• [Task requirements] Write what comes next in the essay on the Obama-Hitler comparison, starting after its final sentence.

[Document excerpt]

So why then, do they keep saying it? It is this question that I've been pondering for the past few days. What could possibly be the purpose of making an argument that has so little intellectual validity; so little indeed that it can be easily shot down by the average 12th grade European history student (who, it should be noted, would have as much education as either Limbaugh or Hannity)? What would be the value, symbolically speaking, of putting forth on protest signs this Obama=Hitler meme, and visually representing that meme, straight down to the little mustache, side-swept hairdo and swastika adornment?
And then it struck me. This analogy, as absurd as it is factually, and as offensive as it is historically, makes almost perfect sense politically, to a movement that is trying desperately to create a groundswell of support behind the notion that white people are the new victims of massive discrimination, the new victims of the Obama era: the ones who don't get picked first for the Supreme Court, and who can no longer take for granted their hegemonic power. And that is precisely the kind of movement they are trying to build, what with their equally facile rantings that white men, according to Limbaugh, are being sent to the "back of the bus" under Obama, because he literally hates white people, and that white men are now experiencing, to hear Pat Buchanan tell it, "exactly what black folks" experienced during the days of Jim Crow. Within a politics of white resentment and white victimology, the Hitler meme works. After all, Hitler was not just a fascist, but is understood to have been a racial fascist: one whose dictatorial and murderous schemes were directed at a distinctly racialized "other." So to make the black man atop the U.S. political system into Hitler, is to plant the idea in white minds that he too will be a racial fascist. And if that is the case, the question is quite obviously begged, which race will he be coming for? Ah yes, white man, see? Now are you scared?

[/Document excerpt]
[Available data]

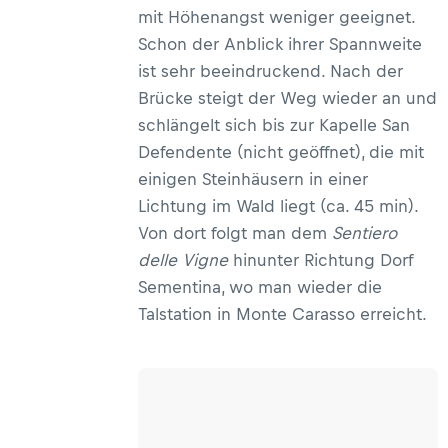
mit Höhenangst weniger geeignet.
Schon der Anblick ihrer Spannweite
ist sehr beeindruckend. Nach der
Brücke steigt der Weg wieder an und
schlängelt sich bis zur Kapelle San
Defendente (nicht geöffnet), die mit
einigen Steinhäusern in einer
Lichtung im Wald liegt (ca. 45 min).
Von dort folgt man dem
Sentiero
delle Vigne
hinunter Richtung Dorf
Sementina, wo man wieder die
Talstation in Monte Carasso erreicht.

[/Available data]
[Available data]

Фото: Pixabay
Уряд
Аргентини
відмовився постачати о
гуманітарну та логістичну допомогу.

[/Available data]

• [Task response]
By playing upon white fears--fears of a black President with a funny name, fears of a country that within about 30 years will no longer be majority white, fears of the inability to take for granted that our Leave-it-to-Beaver, Norman Rockwell, Boy Scout-approved national narrative will continue to predominate--the right hopes to prove resurgent, and the GOP hopes to remain a living entity. They have all but abandoned any hopes of attracting large numbers of people of color. The writing in that regard is on the wall and they seem to very much know it. So they have retreated into the laager--South African imagery very much intended here--and decided to go all in as the party of nostalgia, a white nationalist party, in effect, whose only hope is to claim that the nation has lost its greatness, and that everything that made America, well, America (ya know, back in the days of segregation) has been lost. And that such a transformation, from a formal white supremacist state, to a multicultural society, is of course a bad thing.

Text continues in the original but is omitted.